About this task.
Where does the word "VMware" occur in the entries below? Copy every line that has it.

Source data below:

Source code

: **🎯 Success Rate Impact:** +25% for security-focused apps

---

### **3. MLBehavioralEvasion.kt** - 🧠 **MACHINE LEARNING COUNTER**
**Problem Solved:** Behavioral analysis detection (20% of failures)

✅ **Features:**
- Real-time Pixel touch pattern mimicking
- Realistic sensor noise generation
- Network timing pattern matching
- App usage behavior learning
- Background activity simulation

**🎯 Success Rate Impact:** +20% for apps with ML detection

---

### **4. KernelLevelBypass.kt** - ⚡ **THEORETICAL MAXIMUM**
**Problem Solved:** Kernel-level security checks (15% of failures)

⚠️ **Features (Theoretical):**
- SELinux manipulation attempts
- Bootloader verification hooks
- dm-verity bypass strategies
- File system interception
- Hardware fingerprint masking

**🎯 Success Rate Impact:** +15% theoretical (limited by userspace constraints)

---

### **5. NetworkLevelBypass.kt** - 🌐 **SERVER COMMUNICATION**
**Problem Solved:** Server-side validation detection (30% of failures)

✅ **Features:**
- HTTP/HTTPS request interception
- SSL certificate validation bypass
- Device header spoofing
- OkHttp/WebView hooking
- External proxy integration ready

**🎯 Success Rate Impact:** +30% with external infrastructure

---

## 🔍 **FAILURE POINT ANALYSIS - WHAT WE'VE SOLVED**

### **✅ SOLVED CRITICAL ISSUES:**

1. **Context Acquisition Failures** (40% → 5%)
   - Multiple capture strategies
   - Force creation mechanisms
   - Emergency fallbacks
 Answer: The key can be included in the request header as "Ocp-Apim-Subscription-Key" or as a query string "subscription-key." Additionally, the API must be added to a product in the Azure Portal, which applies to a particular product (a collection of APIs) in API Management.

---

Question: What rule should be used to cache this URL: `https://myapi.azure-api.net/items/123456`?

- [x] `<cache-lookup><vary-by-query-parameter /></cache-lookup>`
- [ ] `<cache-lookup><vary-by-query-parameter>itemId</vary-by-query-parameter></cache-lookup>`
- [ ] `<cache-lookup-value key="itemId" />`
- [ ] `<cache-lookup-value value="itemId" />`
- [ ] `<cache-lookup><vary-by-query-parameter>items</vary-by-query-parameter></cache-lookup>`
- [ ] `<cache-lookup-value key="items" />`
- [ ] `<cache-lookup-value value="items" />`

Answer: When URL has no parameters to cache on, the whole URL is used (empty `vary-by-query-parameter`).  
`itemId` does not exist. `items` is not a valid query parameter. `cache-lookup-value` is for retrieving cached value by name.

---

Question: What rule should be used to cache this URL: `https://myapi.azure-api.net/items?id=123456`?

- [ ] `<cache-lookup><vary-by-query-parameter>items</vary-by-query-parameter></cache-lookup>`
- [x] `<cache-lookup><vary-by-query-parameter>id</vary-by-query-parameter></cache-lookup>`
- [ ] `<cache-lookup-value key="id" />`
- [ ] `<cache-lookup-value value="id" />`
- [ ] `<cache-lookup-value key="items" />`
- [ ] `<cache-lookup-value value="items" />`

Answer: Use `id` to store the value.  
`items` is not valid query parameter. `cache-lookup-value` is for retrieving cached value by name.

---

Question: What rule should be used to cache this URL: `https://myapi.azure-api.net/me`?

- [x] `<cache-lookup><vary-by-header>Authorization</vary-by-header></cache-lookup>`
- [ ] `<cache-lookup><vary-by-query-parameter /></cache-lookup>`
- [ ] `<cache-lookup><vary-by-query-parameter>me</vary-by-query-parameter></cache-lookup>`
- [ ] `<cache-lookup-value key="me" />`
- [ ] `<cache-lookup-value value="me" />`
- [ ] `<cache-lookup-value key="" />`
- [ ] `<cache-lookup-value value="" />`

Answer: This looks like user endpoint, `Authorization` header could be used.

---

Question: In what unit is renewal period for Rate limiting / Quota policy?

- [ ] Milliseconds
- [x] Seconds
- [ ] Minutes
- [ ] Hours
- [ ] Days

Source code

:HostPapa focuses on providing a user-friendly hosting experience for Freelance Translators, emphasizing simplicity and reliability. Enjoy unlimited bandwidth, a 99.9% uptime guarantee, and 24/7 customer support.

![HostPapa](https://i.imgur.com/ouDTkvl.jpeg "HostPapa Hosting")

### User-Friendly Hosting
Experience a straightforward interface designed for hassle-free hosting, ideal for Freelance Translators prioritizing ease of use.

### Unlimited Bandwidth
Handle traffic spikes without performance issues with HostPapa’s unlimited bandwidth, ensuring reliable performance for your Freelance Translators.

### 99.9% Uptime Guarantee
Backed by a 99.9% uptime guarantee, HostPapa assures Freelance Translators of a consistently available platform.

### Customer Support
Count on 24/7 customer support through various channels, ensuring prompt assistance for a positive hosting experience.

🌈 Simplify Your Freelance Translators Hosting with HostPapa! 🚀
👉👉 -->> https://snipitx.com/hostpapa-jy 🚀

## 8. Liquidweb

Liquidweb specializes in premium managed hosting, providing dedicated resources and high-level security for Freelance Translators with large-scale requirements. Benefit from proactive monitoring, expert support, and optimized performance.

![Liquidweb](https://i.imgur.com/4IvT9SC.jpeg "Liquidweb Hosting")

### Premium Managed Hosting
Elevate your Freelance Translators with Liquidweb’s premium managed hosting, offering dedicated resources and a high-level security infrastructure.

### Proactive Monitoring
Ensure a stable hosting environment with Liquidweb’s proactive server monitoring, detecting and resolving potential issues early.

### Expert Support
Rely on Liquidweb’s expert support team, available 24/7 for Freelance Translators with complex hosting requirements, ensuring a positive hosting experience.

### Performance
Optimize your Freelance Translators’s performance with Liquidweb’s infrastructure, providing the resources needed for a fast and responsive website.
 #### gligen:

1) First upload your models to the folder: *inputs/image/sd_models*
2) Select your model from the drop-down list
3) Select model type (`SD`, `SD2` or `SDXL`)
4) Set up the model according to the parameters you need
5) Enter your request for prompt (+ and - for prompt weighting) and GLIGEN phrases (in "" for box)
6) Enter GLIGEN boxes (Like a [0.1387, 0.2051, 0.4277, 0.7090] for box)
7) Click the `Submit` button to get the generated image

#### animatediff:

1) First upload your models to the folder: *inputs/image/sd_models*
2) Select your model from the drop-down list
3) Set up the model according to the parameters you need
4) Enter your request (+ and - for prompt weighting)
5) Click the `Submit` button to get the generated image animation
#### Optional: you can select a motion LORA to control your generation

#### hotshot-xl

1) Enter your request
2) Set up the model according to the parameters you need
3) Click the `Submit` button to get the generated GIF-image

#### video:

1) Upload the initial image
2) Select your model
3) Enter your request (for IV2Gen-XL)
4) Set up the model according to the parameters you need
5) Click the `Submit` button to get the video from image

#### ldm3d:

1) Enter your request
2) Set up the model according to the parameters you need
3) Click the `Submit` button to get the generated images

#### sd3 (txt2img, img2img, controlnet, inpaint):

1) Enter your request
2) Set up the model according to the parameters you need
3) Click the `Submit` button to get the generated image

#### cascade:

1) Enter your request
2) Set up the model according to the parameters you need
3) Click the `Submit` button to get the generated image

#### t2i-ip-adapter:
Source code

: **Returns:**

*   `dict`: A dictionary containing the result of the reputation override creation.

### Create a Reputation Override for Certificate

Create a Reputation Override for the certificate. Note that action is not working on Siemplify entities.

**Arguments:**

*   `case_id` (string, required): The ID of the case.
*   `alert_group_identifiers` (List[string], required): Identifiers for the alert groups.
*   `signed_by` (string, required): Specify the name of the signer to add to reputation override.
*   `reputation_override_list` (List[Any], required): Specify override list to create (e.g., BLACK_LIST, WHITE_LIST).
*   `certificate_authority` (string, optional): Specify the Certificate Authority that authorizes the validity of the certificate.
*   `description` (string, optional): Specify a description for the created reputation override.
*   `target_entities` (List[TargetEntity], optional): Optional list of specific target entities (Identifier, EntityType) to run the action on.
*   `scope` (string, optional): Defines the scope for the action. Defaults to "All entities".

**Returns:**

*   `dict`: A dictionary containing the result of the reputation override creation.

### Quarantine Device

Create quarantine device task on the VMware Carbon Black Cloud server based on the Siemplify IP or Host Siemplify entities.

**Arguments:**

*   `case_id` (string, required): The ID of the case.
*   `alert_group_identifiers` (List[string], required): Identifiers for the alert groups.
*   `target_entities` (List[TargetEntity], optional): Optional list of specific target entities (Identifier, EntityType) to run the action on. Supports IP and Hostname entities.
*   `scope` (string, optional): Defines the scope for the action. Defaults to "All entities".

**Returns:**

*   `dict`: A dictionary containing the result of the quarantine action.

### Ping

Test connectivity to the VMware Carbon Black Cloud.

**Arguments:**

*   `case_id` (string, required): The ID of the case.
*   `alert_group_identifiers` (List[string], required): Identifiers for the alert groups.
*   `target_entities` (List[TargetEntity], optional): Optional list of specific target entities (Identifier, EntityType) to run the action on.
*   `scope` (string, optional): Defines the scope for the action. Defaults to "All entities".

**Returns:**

End of Source data.

Written response.
Create quarantine device task on the VMware Carbon Black Cloud server based on the Siemplify IP or Host Siemplify entities.
Test connectivity to the VMware Carbon Black Cloud.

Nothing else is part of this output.